Q1(a) Do you agree with the policy that we extend to all classes of company the option to send SFS?
We accept that extending the current entitlement to send out summary financial statements (SFS) may offer practical benefits to directors and shareholders in large private companies and AIM-registered public companies. In such companies, users might benefit from receiving annual accounts which were presented in a more concise format. We therefore support the principle of extending the current provision on SFS more widely. This being said, expectations of substantial cost savings from the reform should not be raised too highly. In large companies, the costs involved in preparing the accounts are often greater than the costs of printing and distribution. Accordingly, companies interested in taking advantage of the proposed reform would have to balance the cost savings they think they might achieve against the costs of preparing another statement.
We would not expect reform to offer any practical benefits to smaller private companies. There would be few if any cost savings for them in preparing and distributing a SFS and little likelihood of shareholders deriving any real advantage from receiving a SFS rather then the full accounts. For these reasons we would not expect any significant number of them to take advantage of the proposed reform. We also see a potential source of confusion, for shareholders and other users of company information, in the addition of another type of statutory accounting statement to join the full accounts and abbreviated accounts (which the recent DTI White Paper announced would be retained) that already exist. This point aside, we can see no valid technical reason why the option should not be extended to smaller companies along with other companies. While few smaller companies are likely to be interested, we believe that each should be entitled to make its own decision as to whether or not to take advantage of the new option.

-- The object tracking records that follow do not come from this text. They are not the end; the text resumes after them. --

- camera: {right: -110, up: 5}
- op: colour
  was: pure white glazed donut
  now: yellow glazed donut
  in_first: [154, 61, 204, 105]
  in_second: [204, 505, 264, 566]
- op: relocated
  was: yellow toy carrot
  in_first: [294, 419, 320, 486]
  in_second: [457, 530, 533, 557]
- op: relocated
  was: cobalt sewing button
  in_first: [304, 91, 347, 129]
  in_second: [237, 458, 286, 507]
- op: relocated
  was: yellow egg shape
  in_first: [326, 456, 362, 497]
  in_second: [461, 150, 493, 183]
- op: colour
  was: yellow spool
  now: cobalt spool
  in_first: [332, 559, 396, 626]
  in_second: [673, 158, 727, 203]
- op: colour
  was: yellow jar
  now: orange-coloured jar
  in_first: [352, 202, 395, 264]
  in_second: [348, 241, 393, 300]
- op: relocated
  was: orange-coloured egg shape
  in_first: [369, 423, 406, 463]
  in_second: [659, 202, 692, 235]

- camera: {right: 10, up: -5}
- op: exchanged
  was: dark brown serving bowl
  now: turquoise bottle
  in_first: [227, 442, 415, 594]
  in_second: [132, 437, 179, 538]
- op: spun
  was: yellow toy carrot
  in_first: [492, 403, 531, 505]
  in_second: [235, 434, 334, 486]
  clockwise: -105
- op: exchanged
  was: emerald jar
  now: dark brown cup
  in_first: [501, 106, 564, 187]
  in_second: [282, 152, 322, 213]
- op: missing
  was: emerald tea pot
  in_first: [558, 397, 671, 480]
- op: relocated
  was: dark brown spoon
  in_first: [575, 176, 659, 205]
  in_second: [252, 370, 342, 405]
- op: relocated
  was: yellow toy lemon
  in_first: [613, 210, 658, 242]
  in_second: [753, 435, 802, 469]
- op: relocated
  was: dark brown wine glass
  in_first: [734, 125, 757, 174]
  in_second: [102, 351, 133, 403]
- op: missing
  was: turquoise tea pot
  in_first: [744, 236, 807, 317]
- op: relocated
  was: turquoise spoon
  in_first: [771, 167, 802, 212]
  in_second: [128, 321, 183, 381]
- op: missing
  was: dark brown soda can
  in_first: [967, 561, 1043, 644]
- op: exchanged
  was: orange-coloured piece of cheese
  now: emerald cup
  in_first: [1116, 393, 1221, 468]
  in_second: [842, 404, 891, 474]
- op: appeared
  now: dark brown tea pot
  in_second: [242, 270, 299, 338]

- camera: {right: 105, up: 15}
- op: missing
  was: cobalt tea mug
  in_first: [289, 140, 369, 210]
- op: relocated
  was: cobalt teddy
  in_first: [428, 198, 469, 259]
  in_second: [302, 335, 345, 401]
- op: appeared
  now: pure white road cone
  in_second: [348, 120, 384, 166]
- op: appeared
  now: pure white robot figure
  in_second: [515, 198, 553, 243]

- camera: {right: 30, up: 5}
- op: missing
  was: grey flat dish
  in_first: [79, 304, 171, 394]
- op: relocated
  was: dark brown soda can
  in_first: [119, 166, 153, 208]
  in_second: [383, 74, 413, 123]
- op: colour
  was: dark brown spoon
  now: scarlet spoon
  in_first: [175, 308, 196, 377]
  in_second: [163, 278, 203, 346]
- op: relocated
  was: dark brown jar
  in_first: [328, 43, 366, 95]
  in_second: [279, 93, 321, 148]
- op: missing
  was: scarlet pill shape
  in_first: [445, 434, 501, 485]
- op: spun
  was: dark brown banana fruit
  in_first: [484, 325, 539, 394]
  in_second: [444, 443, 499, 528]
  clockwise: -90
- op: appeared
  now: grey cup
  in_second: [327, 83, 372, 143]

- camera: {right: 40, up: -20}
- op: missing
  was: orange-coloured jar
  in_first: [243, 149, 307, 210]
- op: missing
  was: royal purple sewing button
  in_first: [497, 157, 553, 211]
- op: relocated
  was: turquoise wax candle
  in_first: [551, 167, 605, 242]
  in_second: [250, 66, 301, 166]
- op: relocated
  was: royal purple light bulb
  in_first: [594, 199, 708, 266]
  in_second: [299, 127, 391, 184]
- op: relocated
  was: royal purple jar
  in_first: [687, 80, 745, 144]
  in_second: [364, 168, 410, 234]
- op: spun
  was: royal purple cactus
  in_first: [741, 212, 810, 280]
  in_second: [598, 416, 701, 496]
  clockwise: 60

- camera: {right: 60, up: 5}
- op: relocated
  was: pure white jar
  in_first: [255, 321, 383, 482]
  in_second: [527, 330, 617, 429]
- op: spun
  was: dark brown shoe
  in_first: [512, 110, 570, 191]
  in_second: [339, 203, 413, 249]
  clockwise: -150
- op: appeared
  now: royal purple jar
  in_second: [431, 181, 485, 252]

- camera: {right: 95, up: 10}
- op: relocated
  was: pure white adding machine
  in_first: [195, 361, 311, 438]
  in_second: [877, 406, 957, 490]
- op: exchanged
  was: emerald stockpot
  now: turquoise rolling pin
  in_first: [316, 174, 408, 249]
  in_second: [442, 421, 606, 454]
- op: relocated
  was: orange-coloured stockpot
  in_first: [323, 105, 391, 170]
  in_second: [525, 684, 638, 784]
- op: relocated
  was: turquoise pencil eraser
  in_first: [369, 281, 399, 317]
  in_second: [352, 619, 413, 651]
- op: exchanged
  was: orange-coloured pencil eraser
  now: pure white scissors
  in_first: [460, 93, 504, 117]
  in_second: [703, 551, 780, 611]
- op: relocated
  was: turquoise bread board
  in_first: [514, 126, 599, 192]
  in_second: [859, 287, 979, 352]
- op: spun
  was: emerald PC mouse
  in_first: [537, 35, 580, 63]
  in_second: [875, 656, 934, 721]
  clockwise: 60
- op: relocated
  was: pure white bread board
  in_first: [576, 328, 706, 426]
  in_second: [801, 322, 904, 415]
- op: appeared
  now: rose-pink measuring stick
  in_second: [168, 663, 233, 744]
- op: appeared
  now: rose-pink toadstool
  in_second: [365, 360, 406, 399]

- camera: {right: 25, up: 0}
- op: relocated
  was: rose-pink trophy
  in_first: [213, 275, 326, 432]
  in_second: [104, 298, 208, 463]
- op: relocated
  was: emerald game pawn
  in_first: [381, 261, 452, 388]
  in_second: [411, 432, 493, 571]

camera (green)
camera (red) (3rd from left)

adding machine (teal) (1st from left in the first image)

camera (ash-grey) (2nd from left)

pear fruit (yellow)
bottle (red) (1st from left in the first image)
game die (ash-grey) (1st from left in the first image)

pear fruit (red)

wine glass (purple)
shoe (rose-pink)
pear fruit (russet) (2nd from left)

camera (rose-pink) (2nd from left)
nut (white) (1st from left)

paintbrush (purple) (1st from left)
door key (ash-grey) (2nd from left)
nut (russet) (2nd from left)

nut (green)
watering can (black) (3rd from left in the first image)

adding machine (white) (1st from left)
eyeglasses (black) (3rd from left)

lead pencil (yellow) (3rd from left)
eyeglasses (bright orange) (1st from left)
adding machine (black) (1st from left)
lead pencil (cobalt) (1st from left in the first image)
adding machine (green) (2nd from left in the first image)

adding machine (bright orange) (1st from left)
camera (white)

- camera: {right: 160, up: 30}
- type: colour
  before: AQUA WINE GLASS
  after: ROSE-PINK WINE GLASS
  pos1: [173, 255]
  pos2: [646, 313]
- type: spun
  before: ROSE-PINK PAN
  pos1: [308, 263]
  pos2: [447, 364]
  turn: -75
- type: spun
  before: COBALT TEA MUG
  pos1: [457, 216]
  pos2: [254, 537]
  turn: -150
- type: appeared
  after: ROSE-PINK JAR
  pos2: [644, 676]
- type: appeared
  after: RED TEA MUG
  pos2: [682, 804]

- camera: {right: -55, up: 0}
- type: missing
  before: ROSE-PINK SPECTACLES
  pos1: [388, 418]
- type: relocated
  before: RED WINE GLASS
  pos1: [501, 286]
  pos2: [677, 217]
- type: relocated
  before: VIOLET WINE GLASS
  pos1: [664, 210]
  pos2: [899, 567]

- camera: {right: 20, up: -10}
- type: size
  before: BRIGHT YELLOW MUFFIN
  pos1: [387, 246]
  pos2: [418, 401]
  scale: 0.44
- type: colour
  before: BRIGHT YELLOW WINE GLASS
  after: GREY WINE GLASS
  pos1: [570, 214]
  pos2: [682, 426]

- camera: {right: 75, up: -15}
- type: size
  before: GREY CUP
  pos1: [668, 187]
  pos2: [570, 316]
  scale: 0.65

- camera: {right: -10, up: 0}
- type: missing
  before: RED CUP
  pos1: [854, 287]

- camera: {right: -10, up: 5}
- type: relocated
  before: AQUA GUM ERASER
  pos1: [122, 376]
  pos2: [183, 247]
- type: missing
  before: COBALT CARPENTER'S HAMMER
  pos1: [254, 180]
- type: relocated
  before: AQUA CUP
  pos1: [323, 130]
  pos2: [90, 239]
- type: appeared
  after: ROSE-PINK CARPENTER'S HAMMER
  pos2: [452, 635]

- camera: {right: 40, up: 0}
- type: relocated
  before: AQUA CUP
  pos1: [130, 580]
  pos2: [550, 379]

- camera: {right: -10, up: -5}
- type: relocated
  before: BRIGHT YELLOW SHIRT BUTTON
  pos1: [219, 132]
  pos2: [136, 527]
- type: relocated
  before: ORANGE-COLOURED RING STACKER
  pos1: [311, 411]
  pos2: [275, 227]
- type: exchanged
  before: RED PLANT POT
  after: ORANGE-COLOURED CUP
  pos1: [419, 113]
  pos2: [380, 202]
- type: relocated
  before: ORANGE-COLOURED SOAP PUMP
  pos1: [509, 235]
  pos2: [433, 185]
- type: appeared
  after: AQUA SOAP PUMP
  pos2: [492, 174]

Clearly, whenever any company proposes to distribute a SFS rather than its full accounts, the agreement of individual shareholders to receive the SFS must be obtained.
Q1(b) Do you agree that this option should only be available for accounts that have been audited?
We agree that shareholders would receive more protection if the option to send SFS were made available only to companies which had been audited. But we query the rationale behind restricting SFS in this way. Following the recent increase in the audit exemption threshold, the law no longer requires the interests of shareholders in small private companies to be protected via an audit of their full accounts. It would seem to us illogical if eligibility to distribute a SFS were made dependent on fulfilling a criterion which was not mandatory for the full accounts.
Q2 Do you agree with the proposed approach to the presentation of SFS based on IAS accounts?
We consider that the existing IAS framework for the preparation of ‘condensed
financial statements’ is suitable for application to the preparation of
SFS by companies which have adopted IAS in their full accounts.